Not many people know that it is the international norm to dispense antiretrovirals only to people diagnosed with Aids, not to everyone who tests HIV-positive. People with HIV are treated for opportunistic infections and have to rely on good nutrition, as the Health Minister Manto Tshabalala-Msimang keeps telling us.

Some people may stop taking the drugs when they start to feel better, or when they experience side-effects. Others may revert to irresponsible behaviour, including unsafe sex, which could see them develop new strains of the disease, the Clinton Foundation says in arguing for an intensive communication campaign.

The task team recommends "rationing" the drugs on the basis of behaviour to discourage irresponsibility.

The task team advocates a doctor-driven programme - which would mean the drugs could not be prescribed willy-nilly by nurses or pharmacists - but the public health system is chronically short of doctors.

The country's patent laws will make it difficult simply to purchase the drugs.
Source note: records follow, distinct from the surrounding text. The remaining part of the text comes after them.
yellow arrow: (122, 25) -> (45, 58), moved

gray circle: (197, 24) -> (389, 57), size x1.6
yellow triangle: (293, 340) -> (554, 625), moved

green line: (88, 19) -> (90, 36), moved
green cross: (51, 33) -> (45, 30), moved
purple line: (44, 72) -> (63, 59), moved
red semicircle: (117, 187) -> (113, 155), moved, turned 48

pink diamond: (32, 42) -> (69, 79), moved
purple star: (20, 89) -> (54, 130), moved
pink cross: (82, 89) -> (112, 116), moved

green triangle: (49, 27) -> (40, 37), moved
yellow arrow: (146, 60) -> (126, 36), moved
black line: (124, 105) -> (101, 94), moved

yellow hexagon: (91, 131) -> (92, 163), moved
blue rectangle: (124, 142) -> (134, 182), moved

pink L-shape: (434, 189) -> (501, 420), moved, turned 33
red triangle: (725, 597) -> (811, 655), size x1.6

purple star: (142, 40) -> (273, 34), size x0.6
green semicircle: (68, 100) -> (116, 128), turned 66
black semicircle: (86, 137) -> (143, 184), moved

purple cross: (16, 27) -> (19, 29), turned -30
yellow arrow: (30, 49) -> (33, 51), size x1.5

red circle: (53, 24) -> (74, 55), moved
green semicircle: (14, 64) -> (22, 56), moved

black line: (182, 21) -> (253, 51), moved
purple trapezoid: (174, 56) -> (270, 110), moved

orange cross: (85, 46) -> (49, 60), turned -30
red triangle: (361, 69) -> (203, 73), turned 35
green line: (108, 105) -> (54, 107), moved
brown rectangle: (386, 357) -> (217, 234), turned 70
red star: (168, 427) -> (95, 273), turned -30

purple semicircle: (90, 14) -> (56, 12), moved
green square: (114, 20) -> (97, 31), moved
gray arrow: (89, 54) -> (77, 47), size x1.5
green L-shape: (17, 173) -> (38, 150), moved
The current cost of medicines in South Africa is substantially higher than internationally. The best price for a regimen for an adult with Aids overseas in the first year is R8 139, compared with R12 232 a year in South Africa.

All this will have to be covered while maintaining targeted spending of between R550- and R570-million a year on the programme.

The question remains as to whether there has been a change of mind set in the upper echelons of government regarding Aids treatment.

What about all the concerns President Thabo Mbeki has raised about the drugs and their side-effects?

The task team report spells out the fact that antiretroviral therapy is "not without its hazards". It says the drugs do have serious side-effects and there are instances where heart disease, cancer and abnormal cholesterol concentrations have manifested. "There have also been cases of death as a direct result of antiretroviral usage."

But the report also state s that the best scientific knowledge available has shown that proper use and careful management of the drugs help restore patients with Aids to an "appreciable level of human functionality and they do defer death".

Last week's decision was taken after weighing the risks and benefits. The implications of the decision, in all its manifestations, are now our collective responsibility, not the Cabinet's.

This is, after all, what we wanted. Right?